** Begin **

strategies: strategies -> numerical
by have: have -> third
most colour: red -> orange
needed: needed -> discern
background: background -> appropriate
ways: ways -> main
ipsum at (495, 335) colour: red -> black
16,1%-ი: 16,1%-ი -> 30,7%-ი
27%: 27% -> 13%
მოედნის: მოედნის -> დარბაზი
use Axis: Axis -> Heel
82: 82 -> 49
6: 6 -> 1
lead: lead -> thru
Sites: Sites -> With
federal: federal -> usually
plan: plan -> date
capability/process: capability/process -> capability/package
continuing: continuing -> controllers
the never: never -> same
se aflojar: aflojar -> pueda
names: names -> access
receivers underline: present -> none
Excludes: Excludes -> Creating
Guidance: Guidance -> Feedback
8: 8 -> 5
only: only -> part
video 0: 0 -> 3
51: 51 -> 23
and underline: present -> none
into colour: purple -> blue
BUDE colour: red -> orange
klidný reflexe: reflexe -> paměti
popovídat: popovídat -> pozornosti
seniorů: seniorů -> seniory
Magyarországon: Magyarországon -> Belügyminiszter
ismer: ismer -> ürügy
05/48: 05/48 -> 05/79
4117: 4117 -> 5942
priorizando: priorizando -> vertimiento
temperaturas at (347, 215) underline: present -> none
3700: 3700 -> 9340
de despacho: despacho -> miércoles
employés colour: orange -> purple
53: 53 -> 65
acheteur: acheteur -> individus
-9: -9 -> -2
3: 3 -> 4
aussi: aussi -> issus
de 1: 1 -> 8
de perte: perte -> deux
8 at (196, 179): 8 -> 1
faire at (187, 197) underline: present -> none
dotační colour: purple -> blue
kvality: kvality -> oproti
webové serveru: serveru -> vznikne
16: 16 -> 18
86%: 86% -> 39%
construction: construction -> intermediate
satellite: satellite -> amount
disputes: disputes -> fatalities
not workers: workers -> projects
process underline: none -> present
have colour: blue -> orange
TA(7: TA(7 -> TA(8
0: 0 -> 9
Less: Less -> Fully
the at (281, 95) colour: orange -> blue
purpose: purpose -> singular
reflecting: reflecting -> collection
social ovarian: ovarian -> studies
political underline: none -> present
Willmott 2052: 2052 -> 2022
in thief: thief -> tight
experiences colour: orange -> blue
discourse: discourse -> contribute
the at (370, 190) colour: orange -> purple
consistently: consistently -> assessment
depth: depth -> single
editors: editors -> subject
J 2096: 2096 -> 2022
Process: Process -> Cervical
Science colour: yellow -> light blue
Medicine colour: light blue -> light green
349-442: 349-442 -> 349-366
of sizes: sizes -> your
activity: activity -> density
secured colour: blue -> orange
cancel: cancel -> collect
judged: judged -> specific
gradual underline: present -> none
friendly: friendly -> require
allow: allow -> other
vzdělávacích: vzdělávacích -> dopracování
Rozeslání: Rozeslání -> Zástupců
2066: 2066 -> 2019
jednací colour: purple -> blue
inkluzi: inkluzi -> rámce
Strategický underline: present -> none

** End **

Exercise
Copy every line above word for word, in the same order.

Complete response
strategies: strategies -> numerical
by have: have -> third
most colour: red -> orange
needed: needed -> discern
background: background -> appropriate
ways: ways -> main
ipsum at (495, 335) colour: red -> black
16,1%-ი: 16,1%-ი -> 30,7%-ი
27%: 27% -> 13%
მოედნის: მოედნის -> დარბაზი
use Axis: Axis -> Heel
82: 82 -> 49
6: 6 -> 1
lead: lead -> thru
Sites: Sites -> With
federal: federal -> usually
plan: plan -> date
capability/process: capability/process -> capability/package
continuing: continuing -> controllers
the never: never -> same
se aflojar: aflojar -> pueda
names: names -> access
receivers underline: present -> none
Excludes: Excludes -> Creating
Guidance: Guidance -> Feedback
8: 8 -> 5
only: only -> part
video 0: 0 -> 3
51: 51 -> 23
and underline: present -> none
into colour: purple -> blue
BUDE colour: red -> orange
klidný reflexe: reflexe -> paměti
popovídat: popovídat -> pozornosti
seniorů: seniorů -> seniory
Magyarországon: Magyarországon -> Belügyminiszter
ismer: ismer -> ürügy
05/48: 05/48 -> 05/79
4117: 4117 -> 5942
priorizando: priorizando -> vertimiento
temperaturas at (347, 215) underline: present -> none
3700: 3700 -> 9340
de despacho: despacho -> miércoles
employés colour: orange -> purple
53: 53 -> 65
acheteur: acheteur -> individus
-9: -9 -> -2
3: 3 -> 4
aussi: aussi -> issus
de 1: 1 -> 8
de perte: perte -> deux
8 at (196, 179): 8 -> 1
faire at (187, 197) underline: present -> none
dotační colour: purple -> blue
kvality: kvality -> oproti
webové serveru: serveru -> vznikne
16: 16 -> 18
86%: 86% -> 39%
construction: construction -> intermediate
satellite: satellite -> amount
disputes: disputes -> fatalities
not workers: workers -> projects
process underline: none -> present
have colour: blue -> orange
TA(7: TA(7 -> TA(8
0: 0 -> 9
Less: Less -> Fully
the at (281, 95) colour: orange -> blue
purpose: purpose -> singular
reflecting: reflecting -> collection
social ovarian: ovarian -> studies
political underline: none -> present
Willmott 2052: 2052 -> 2022
in thief: thief -> tight
experiences colour: orange -> blue
discourse: discourse -> contribute
the at (370, 190) colour: orange -> purple
consistently: consistently -> assessment
depth: depth -> single
editors: editors -> subject
J 2096: 2096 -> 2022
Process: Process -> Cervical
Science colour: yellow -> light blue
Medicine colour: light blue -> light green
349-442: 349-442 -> 349-366
of sizes: sizes -> your
activity: activity -> density
secured colour: blue -> orange
cancel: cancel -> collect
judged: judged -> specific
gradual underline: present -> none
friendly: friendly -> require
allow: allow -> other
vzdělávacích: vzdělávacích -> dopracování
Rozeslání: Rozeslání -> Zástupců
2066: 2066 -> 2019
jednací colour: purple -> blue
inkluzi: inkluzi -> rámce
Strategický underline: present -> none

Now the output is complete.